Thomas me lanzó una mirada de hermano mayor certificado: “cálmate”. Dayron sonrió como si yo hubiera dicho algo gracioso a propósito.

—¿Ayudo en algo? —preguntó él, dejando un morral en la banca.

—Puedes llevar estas arepas a la mesa —dijo mamá—. Y, Danna, sirve el chocolate, por favor.

El plan era sencillo. Servir chocolate no es cirugía a corazón abierto. Cogí la jarra, la incliné con delicadeza… y un hilo rebelde se escapó por el lado, directo a mi muñeca. Me quemé apenas, pero solté un “¡ay!” que rebotó en las paredes.

—¿Te quemaste? —Dayron ya estaba a mi lado con una servilleta.

—No, es… calor emocional —bromeé, soplándome la piel—. El chocolate me quiere demasiado.

Él rió bajito y, con una naturalidad que me desarmó, me limpió la gota de chocolate antes de que cayera a mi buzo. Su mano rozó mi muñeca. Mi pulso marcó un vallenato torpe.

—Listo —dijo—. Salvado el buzo.

—Gracias —alcancé, intentando recordar cómo se respira.

Nos sentamos. Thomas narró algo de la carretera, mamá preguntó por el instituto, y yo repartí panes mientras fingía que el cuchillo no temblaba. Dayron comió con gusto, como si cada bocado fuera un “estoy de vuelta”. Por un segundo, todo estuvo… simple. Cálido. Como si la casa suspirara.

—¿Y hoy qué planes? —preguntó Thomas, con la boca medio llena.

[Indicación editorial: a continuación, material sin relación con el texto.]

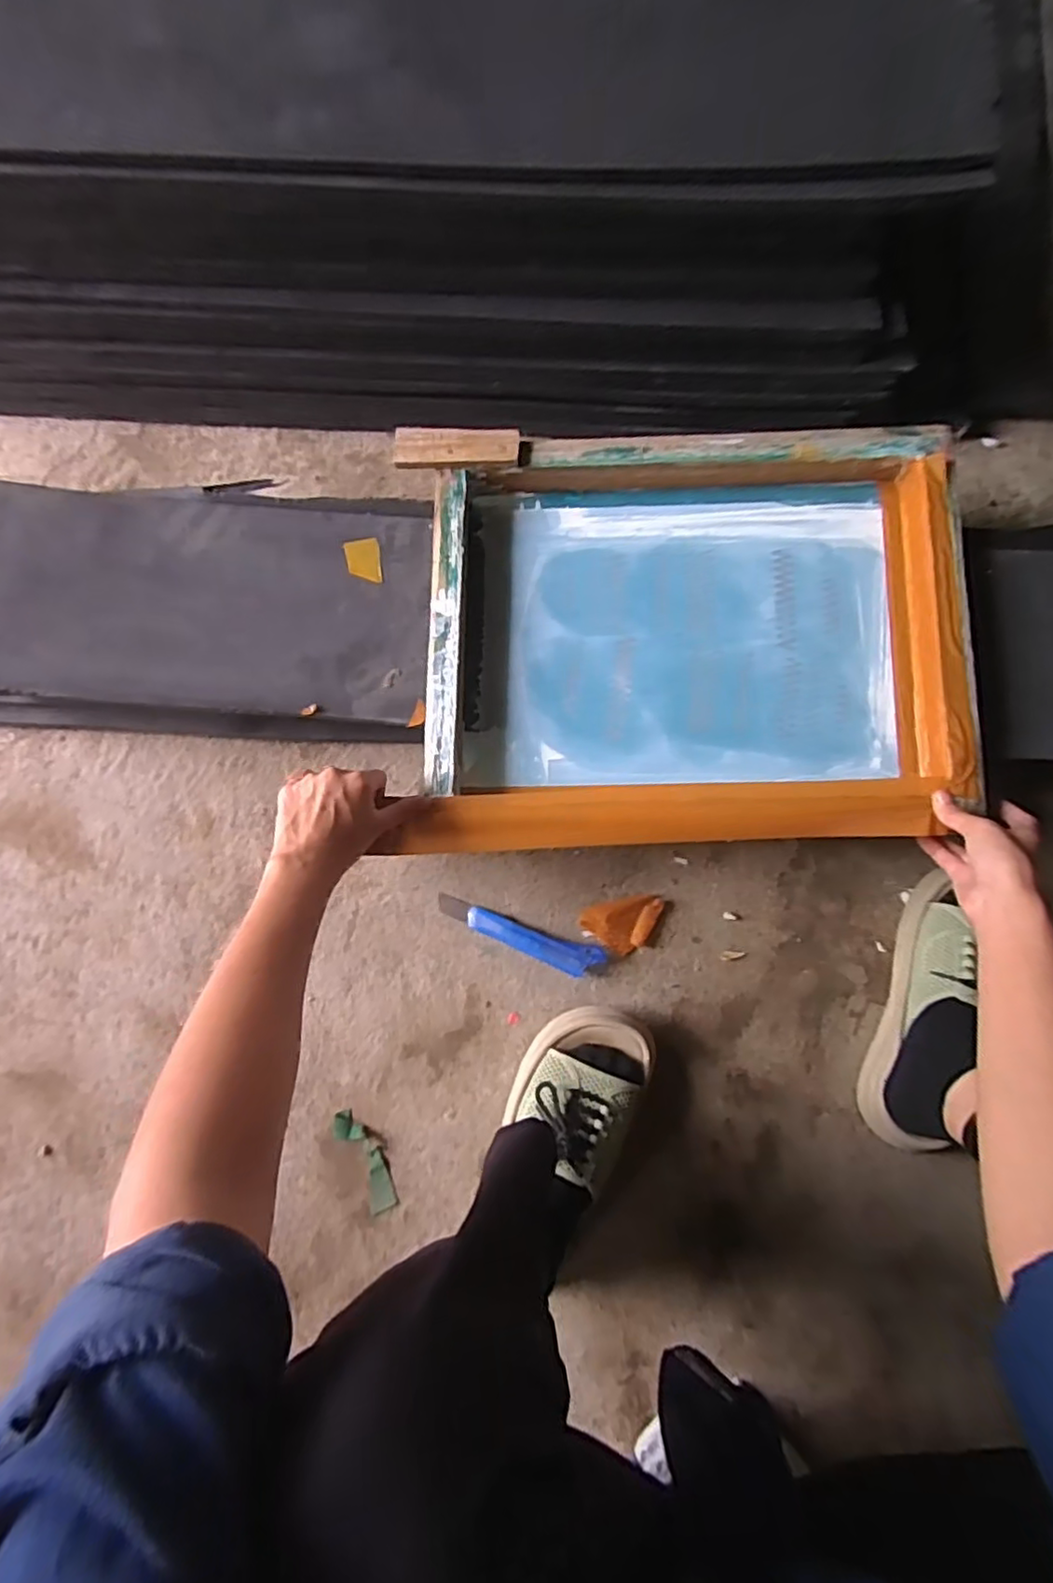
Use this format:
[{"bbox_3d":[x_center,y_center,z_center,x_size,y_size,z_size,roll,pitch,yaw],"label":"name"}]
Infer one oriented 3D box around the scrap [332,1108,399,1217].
[{"bbox_3d":[-0.142,0.330,0.566,0.033,0.007,0.092,-29,81,-2],"label":"scrap"}]

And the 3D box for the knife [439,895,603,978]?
[{"bbox_3d":[-0.008,0.135,0.596,0.162,0.012,0.030,21,83,6],"label":"knife"}]

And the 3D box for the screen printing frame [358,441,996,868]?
[{"bbox_3d":[0.138,-0.125,0.545,0.440,0.049,0.334,-2,81,2],"label":"screen printing frame"}]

—Yo… estudio —dije, levantando un cuaderno como escudo—. Dibujo técnico, me queda una práctica.

—Danna es buena con el compás —metió mamá, orgullosa.

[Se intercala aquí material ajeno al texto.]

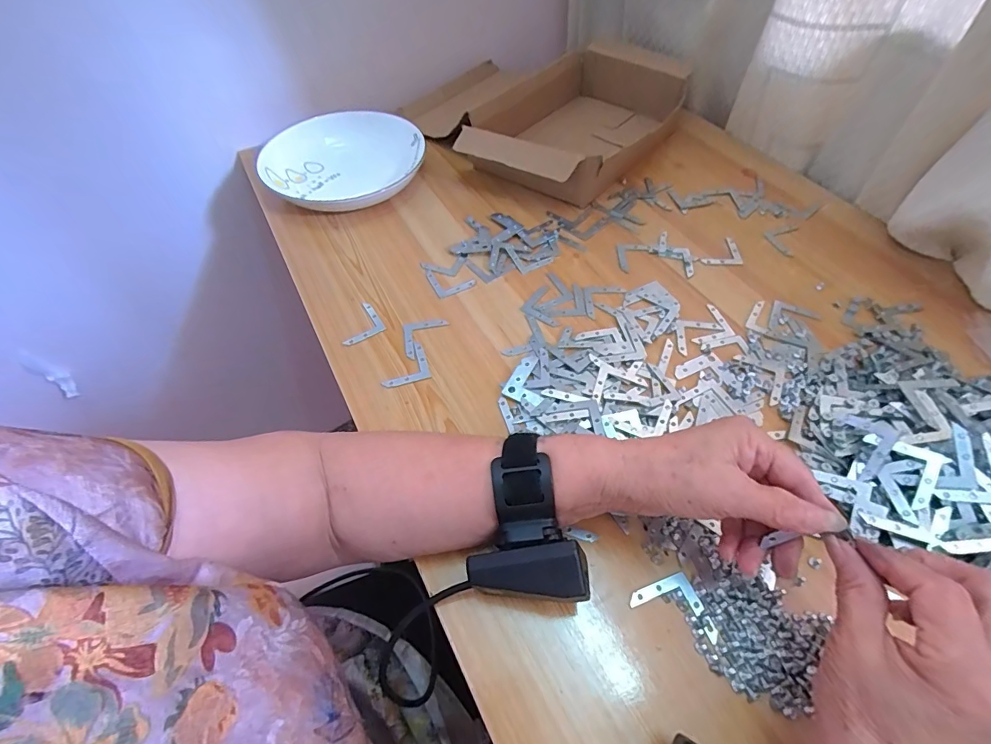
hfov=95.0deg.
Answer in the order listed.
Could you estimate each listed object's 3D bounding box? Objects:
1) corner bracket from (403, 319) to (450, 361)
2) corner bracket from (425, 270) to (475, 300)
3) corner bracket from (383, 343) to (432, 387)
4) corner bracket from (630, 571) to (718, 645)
[{"bbox_3d":[-0.064,-0.033,0.424,0.043,0.004,0.042,-10,55,-6],"label":"corner bracket"},{"bbox_3d":[-0.045,-0.095,0.473,0.043,0.006,0.042,-21,57,-14],"label":"corner bracket"},{"bbox_3d":[-0.082,-0.006,0.406,0.042,0.004,0.040,-15,56,-10],"label":"corner bracket"},{"bbox_3d":[0.112,0.152,0.286,0.041,0.004,0.041,-16,56,-11],"label":"corner bracket"}]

—Me encantaría verlo —dijo Dayron, mirándome un instante de más.

Mi cerebro, gran profesional, apagó y encendió luces: alerta, oportunidad, pánico, ilusión. Sonreí con un “claro” que salió más suave de lo que esperaba.

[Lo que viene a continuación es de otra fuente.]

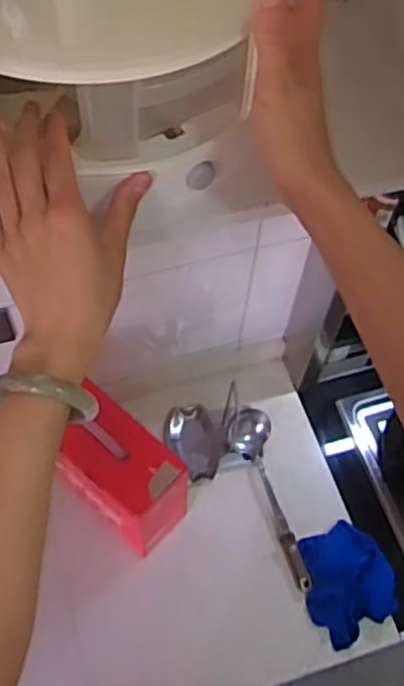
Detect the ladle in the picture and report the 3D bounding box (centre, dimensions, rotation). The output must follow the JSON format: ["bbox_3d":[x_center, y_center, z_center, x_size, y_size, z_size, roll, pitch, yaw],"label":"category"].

Terminamos el desayuno entre chistes y migas. Cuando me levanté para llevar los platos, una servilleta quedó pegada a mi buzo. Caminé tres pasos con ella ondeando como bandera blanca.

—Ce… ce… —Thomas carraspeó, señalándome discretamente.

Me la quité con una gracia inexistente y reí, porque a veces lo único que te salva es reírte primero de ti. Dayron negó con la cabeza, divertido; no con burla, sino con esa ternura que me desarma siempre.

Afuera, el sol empezaba a desdoblar el día. Los naranjos vibraban de pájaros. El río, medio oculto, olía a piedra lavada. Tomé aire. Parte de mí quería esconderse en mi cuarto y practicar sonrisas frente al espejo; otra parte quería decirle a Dayron que se quedara un rato más en la cocina, que mirara mis dibujos, que… que no se fuera tan rápido de mi mañana.

—Voy a ordenar mis cosas —anuncié, agarrando el cuaderno correcto esta vez—. Luego… si quieres, te muestro lo que estoy haciendo.

—Voy —dijo él, sin pensarlo, como quien dice “sí” a algo que tenía ganas de hacer desde antes de que se lo pidieran.

Subí las escaleras con el corazón adelantado a mis pasos. Afuera, un gallo cantó tarde, como si me estuviera dando la razón: el día apenas empezaba, y yo también. En mi mesa, abrí el estuche, saqué el compás, el lápiz bien afilado, la escuadra… y me miré un segundo en el espejo.

“Esta vez, Danna”, me dije en silencio, “esta vez no te escondas”.

Toqué la tapa del cuaderno. La casa crujió suave. Alguien —no supe si Thomas o Dayron— rió en la sala. Y, por primera vez en mucho tiempo, sentí que el dibujo más difícil no era una figura geométrica: era tener el valor de trazar una línea nueva y ver hacia dónde me llevaba.